Let’s just look at some of the book’s issues:

1. It’s set in 1984. Were it set in 1964, the Jurassic depictions of women and male/female relations may have been more believable. But it’s the 1980s: Jackie Collins, shoulder pads, career women. Women are no longer considered infants-under-male-protection by the age of nineteen. Yes – you read that correctly – nineteen.

2. I’m all for a bit of age-gap and ward/guardian, but it’s downright creepy when he seems to have been so taken with her as an eleven-year-old child (has her picture painted in his bedroom), has been a “big brother” figure as she grows up, and later admits to barely being able to resist her once she’s 17. Had he not seen her for eight years, then reencounters her as an adult woman, that might have been more palatable.
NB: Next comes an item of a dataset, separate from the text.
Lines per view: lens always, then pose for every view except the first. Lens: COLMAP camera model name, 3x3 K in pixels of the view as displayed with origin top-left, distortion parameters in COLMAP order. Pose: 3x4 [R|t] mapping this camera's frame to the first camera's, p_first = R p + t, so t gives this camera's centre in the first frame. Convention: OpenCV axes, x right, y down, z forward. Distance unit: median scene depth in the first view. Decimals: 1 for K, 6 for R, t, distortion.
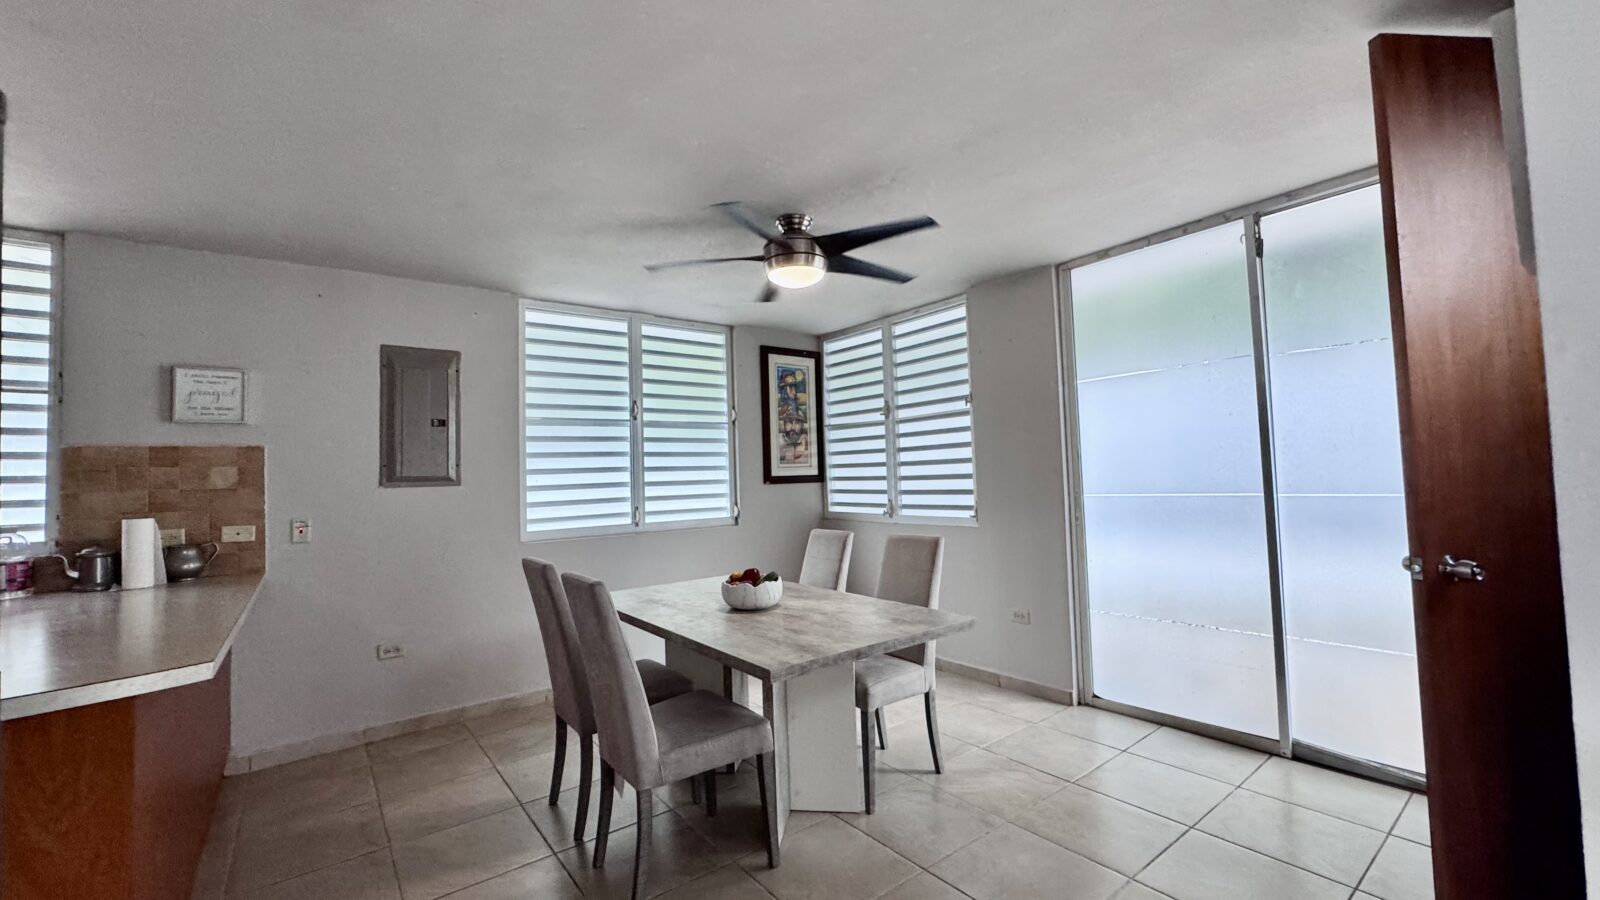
lens RADIAL K [[640.9, 0, 794.9], [0, 640.9, 446.0], [0, 0, 1]] dist [-0.003759, 0.000102]
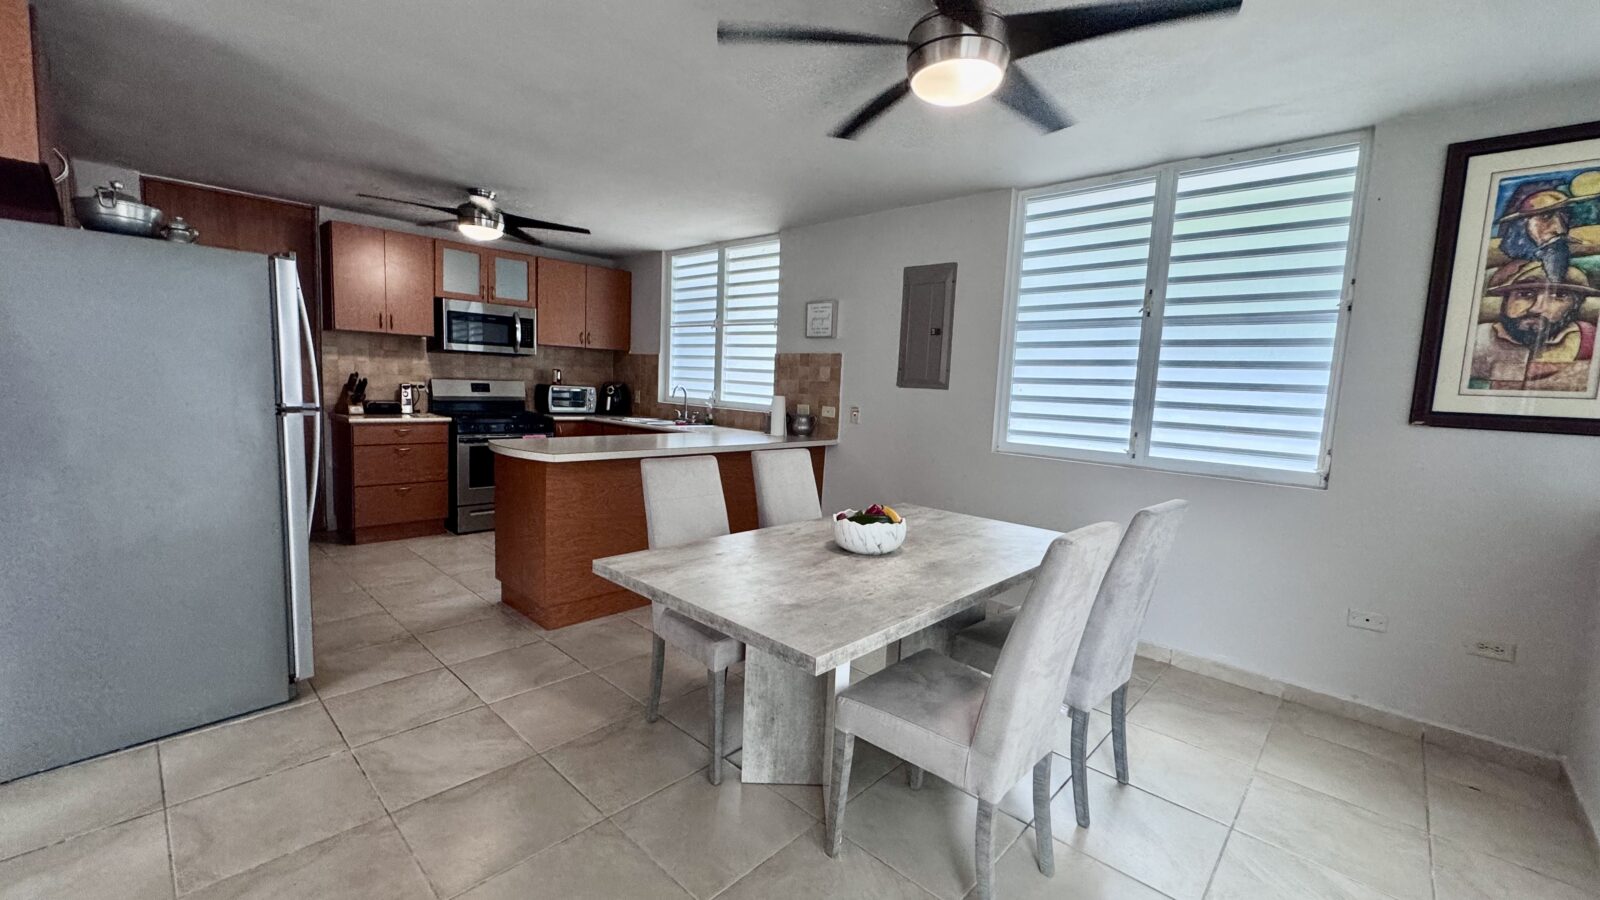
lens RADIAL K [[640.9, 0, 798.8], [0, 640.9, 450.2], [0, 0, 1]] dist [-0.003759, 0.000102]
pose [[0.163385, 0.137129, -0.976986, 0.434005], [-0.005540, 0.990405, 0.138086, 0.012829], [0.986547, -0.017148, 0.162577, 0.482153]]
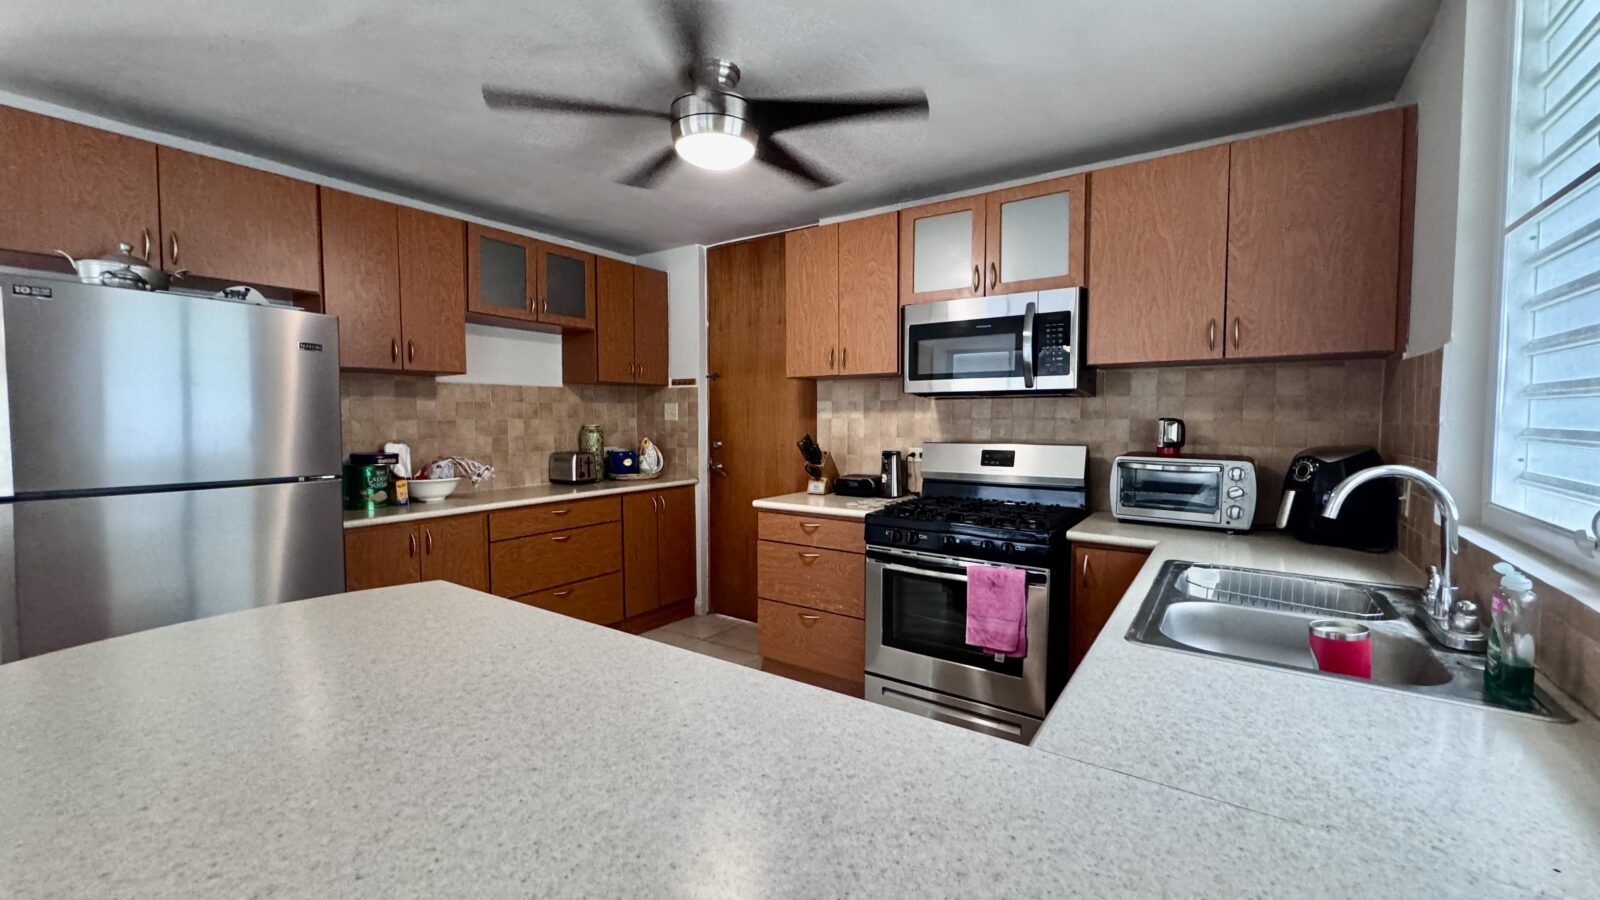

3. I’m also all for a bit of “ravishment” but literally every guy in this book (bar the chef who must be gay) is a terrifying predator. No kidding. There are FOUR different guys in this book who “have a go” at Jenny – from aggressively flirty to actual sexual assault (seriously: the heroine nearly gets raped twice, and that’s excluding the hero’s considerably dominant attentions).

4. You want a job? So you’re quitting school at nineteen (who is still at high school at nineteen, by the way?) but you put all your money into a one-way ticket from Switzerland to your guardian’s lavish Las Vegas casino resort, then live off free food, free accommodation, and a lavish designer wardrobe that your guardian arranges. How about going to London and actually getting a job as a waitress?

5. Suddenly he’s decided to marry her to “protect” her. Then just as suddenly we find out it’s only a marriage of convenience (wtf? a few pages previously he was all “Jenny, I’ve got to have you” as “he groaned and his hands worked frantically at the front zipper of her jeans”) and he doesn’t plan to consummate the union, but instead let her get an annulment later when she’s grown up. Again, wtf, she’s NINETEEN. It’s not a normal right of passage for adult women to legally marry an ersatz male relative for a few years to protect their virginity. At least not in any reality I’m aware of.

6. Then of course they do consummate the marriage. By this stage you’re so irritated with the pair of them that you couldn’t really care less about what they do. Then it becomes all about how “he’s not letting her get pregnant” and he’s making gyno appointments for her.

7. She runs away again, to make her own way/get a job/whatever. She lasts no more than about two hours in a supposedly seedy sex motel before every. single. male. in the book (bar the two attempted-rapists) suddenly appears on the scene to “rescue” her. Truly, she is really is beyond pathetic.

8. Then they reunite, and it’s all about having a baby. “Wouldn’t you like to put your seed in me, and know that a part of you is growing inside me?”Well actually, Jenny, I wouldn’t. Frankly I’m revulsed by the pair of you, but relieved to finally be on the last page.

Apologies for the massive amount of spoilers in this, but it’s one of the most absurd books I’ve ever read. I’m still wondering if I’ve missed something. I regularly read historical romances where heroines are even younger, and they still manage to have courage, initiative and determination: Jenny has none of these.